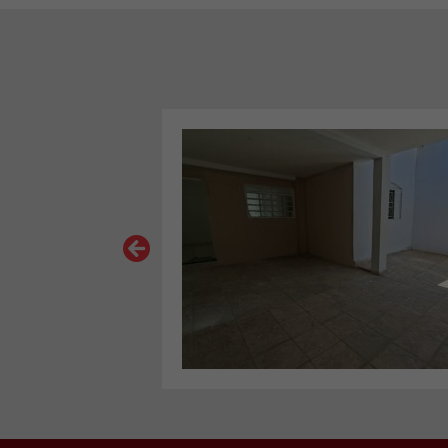
VER MAIS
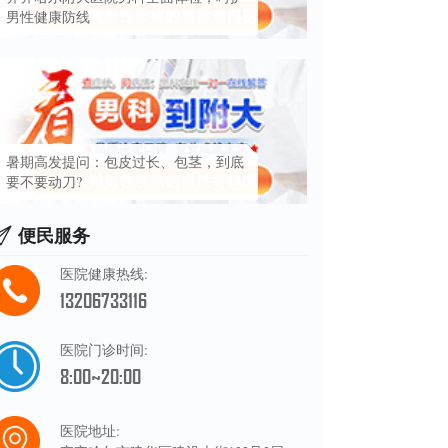
男性健康防线
暑期高发提问：包皮过长、包茎，到底
要不要动刀?
便民服务
医院健康热线:
13206733116
医院门诊时间:
8:00~20:00
医院地址:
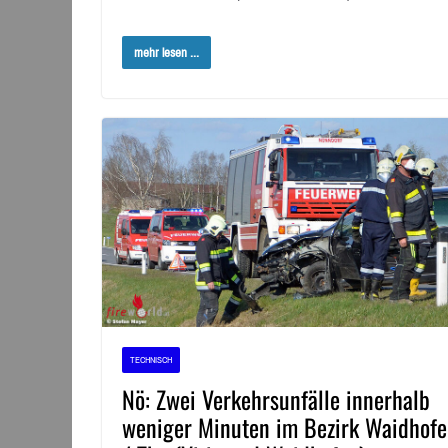
mehr lesen ...
TECHNISCH
Nö: Zwei Verkehrsunfälle innerhalb
weniger Minuten im Bezirk Waidhof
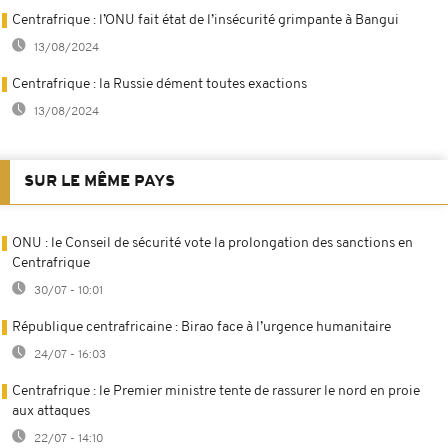
Centrafrique : l’ONU fait état de l’insécurité grimpante à Bangui
13/08/2024
Centrafrique : la Russie dément toutes exactions
13/08/2024
SUR LE MÊME PAYS
ONU : le Conseil de sécurité vote la prolongation des sanctions en
Centrafrique
30/07 - 10:01
République centrafricaine : Birao face à l’urgence humanitaire
24/07 - 16:03
Centrafrique : le Premier ministre tente de rassurer le nord en proie
aux attaques
22/07 - 14:10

━━━━━━

* TASK REQUIREMENTS: Retype all entries exactly, without the images.

* PROBLEM SOLUTION:
VER MAIS
男性健康防线
暑期高发提问：包皮过长、包茎，到底
要不要动刀?
便民服务
医院健康热线:
13206733116
医院门诊时间:
8:00~20:00
医院地址:
mehr lesen ...
TECHNISCH
Nö: Zwei Verkehrsunfälle innerhalb
weniger Minuten im Bezirk Waidhof
Centrafrique : l’ONU fait état de l’insécurité grimpante à Bangui
13/08/2024
Centrafrique : la Russie dément toutes exactions
13/08/2024
SUR LE MÊME PAYS
ONU : le Conseil de sécurité vote la prolongation des sanctions en
Centrafrique
30/07 - 10:01
République centrafricaine : Birao face à l’urgence humanitaire
24/07 - 16:03
Centrafrique : le Premier ministre tente de rassurer le nord en proie
aux attaques
22/07 - 14:10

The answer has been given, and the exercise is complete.